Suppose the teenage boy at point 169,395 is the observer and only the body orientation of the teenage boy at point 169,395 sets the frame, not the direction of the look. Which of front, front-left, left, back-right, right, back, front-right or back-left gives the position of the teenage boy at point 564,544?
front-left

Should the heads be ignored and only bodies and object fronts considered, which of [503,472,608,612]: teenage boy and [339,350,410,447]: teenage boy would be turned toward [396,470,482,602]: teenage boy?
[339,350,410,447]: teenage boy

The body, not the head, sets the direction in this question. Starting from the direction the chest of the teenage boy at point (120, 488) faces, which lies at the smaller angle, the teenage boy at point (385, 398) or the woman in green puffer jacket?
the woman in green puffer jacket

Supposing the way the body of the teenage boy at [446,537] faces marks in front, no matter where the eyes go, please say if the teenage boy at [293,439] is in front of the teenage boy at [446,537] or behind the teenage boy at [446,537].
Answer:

--*--

> [AIM OF THE TASK] Recast the records above as a numbered list, omitting the blank lines.

> [TASK ANSWER]
1. Suppose the teenage boy at point 169,395 is the observer and only the body orientation of the teenage boy at point 169,395 sets the frame, not the direction of the look. Which of front, front-left, left, back-right, right, back, front-right or back-left gives the position of the teenage boy at point 564,544?
2. front-left
3. Should the heads be ignored and only bodies and object fronts considered, which of [503,472,608,612]: teenage boy and [339,350,410,447]: teenage boy would be turned toward [396,470,482,602]: teenage boy?
4. [339,350,410,447]: teenage boy
5. The body, not the head, sets the direction in this question. Starting from the direction the chest of the teenage boy at point (120, 488) faces, which lies at the smaller angle, the teenage boy at point (385, 398) or the woman in green puffer jacket?
6. the woman in green puffer jacket
7. Supposing the way the body of the teenage boy at [446,537] faces marks in front, no matter where the eyes go, please say if the teenage boy at [293,439] is in front of the teenage boy at [446,537] or behind the teenage boy at [446,537].
8. Answer:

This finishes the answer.